**Document passage**
Equivalent Impedance for RC Circuit

Discussion in 'Homework Help' started by hibell, May 8, 2012.

  1. hibell

    Thread Starter New Member

    May 8, 2012
    Maybe I am reading this wrong, but for some reason, I cannot think of how to do this problem:

    A capacitor C and a 5-ohm resistor are in parallel with each other at an angular frequency ω of 10^3 rad/s. (a) Find the value of C if Re(Z_in) = 1 Ω. (b) At the same frequency, the above parallel combination is replaced by an equivalent circuit consisting of a series combination of R_1 and C_1. Find the values of R_1 and C_1.

    The answer to (a) is given as C = 400 μF and answer to (b) is given as R_1 = 1 Ω and C_1 = 500 μF.

    Any help is appreciated.
  2. WBahn


    Mar 31, 2012
    Q1) Given a resistor, R, and capacitor, C, what is the equivalent impedance, Z, if they are placed in parallel? For this problem, I would recommend working in rectangular coordinates, at least for your answers.

**Required tasks**
1. In the forum thread on equivalent impedance for an RC circuit, what resistor value is paired with the capacitor C in the problem?
2. Reproduce the part of the forum thread starting at "Mar 31, 2012" and ending at "for your answers.".

**Data shown**
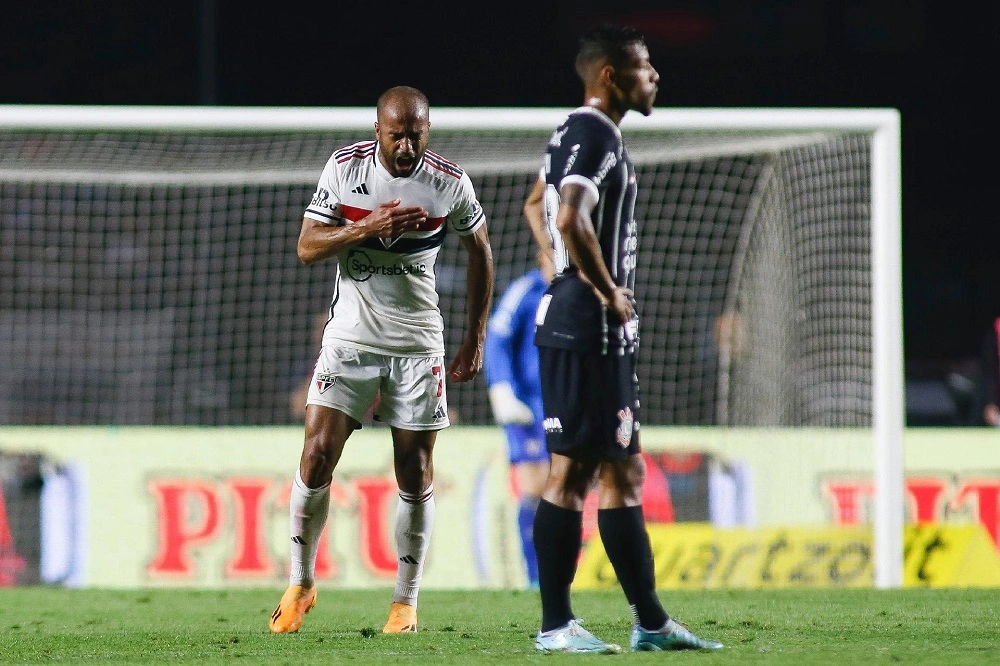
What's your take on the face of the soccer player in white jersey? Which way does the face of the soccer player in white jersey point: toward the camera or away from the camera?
toward the camera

**Answers in order**
1. 5 ohms

2.
Mar 31, 2012
    Q1) Given a resistor, R, and capacitor, C, what is the equivalent impedance, Z, if they are placed in parallel? For this problem, I would recommend working in rectangular coordinates, at least for your answers.